> _Goal of the exercise_
Exactly the lines from the top of the records below through the one containing "right front paw: (165, 185)" must be set down, with no line added or dropped.

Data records
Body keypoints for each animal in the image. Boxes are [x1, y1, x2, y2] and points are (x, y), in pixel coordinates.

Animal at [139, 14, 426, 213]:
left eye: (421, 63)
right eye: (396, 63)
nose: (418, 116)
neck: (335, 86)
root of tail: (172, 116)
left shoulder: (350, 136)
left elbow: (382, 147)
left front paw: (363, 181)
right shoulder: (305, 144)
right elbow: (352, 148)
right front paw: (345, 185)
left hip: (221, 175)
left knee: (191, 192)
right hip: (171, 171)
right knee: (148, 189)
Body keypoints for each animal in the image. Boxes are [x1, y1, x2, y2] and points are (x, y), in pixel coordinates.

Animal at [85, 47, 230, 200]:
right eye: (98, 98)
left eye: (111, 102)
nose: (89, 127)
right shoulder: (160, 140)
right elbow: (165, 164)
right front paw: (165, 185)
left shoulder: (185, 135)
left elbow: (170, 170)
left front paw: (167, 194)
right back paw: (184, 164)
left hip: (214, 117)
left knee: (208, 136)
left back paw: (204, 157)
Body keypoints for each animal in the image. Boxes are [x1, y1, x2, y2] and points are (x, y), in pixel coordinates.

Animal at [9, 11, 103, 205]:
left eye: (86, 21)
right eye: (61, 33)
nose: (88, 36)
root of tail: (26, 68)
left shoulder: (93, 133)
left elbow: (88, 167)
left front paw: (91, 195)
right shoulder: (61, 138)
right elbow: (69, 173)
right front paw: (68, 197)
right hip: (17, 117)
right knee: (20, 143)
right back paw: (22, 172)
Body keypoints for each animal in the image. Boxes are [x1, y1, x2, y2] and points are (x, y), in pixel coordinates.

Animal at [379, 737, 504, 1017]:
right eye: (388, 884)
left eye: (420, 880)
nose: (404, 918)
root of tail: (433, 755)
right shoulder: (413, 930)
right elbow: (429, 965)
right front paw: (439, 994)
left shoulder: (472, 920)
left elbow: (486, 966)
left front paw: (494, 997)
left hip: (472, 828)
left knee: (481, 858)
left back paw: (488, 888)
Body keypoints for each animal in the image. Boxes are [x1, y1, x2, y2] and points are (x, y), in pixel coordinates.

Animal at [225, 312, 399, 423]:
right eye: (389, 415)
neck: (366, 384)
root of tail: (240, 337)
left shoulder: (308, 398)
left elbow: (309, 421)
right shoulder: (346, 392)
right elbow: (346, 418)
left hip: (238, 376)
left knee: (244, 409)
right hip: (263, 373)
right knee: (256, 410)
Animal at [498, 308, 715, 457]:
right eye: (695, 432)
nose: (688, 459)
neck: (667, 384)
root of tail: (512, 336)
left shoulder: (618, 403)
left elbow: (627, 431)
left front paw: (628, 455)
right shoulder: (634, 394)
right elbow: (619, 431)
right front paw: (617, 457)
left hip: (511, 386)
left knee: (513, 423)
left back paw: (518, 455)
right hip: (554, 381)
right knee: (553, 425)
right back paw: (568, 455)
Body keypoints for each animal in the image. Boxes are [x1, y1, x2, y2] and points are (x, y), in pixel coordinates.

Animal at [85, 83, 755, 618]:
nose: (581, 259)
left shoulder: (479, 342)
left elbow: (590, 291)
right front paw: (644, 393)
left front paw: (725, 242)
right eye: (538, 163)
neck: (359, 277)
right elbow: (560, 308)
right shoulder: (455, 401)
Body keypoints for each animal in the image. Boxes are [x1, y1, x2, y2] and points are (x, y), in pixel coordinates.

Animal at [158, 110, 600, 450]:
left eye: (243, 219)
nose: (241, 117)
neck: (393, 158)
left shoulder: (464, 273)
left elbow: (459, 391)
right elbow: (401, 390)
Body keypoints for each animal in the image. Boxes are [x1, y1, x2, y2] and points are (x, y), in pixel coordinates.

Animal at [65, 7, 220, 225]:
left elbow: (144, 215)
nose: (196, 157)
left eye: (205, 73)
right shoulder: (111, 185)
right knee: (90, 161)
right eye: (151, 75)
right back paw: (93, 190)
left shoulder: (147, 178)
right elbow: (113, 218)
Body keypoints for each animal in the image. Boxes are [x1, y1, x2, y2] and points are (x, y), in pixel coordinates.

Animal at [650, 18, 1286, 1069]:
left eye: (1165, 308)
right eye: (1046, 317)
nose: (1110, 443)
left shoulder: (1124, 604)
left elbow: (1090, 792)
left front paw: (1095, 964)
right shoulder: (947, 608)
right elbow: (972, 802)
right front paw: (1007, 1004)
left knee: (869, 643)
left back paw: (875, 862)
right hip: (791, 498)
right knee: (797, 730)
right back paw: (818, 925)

> _Response area_
Body keypoints for each animal in the image. Boxes are [x1, y1, x2, y2] and points are (x, y), in pixel coordinates.

Animal at [139, 14, 426, 213]:
left eye: (421, 63)
right eye: (396, 63)
nose: (418, 116)
neck: (335, 86)
root of tail: (172, 116)
left shoulder: (350, 136)
left elbow: (382, 147)
left front paw: (363, 181)
right shoulder: (305, 144)
right elbow: (352, 148)
right front paw: (345, 185)
left hip: (221, 175)
left knee: (191, 192)
right hip: (171, 171)
right knee: (148, 189)
Body keypoints for each animal in the image. Boxes are [x1, y1, x2, y2] and points are (x, y), in pixel coordinates.

Animal at [85, 47, 230, 200]:
right eye: (98, 98)
left eye: (111, 102)
nose: (89, 127)
right shoulder: (160, 140)
right elbow: (165, 164)
right front paw: (165, 185)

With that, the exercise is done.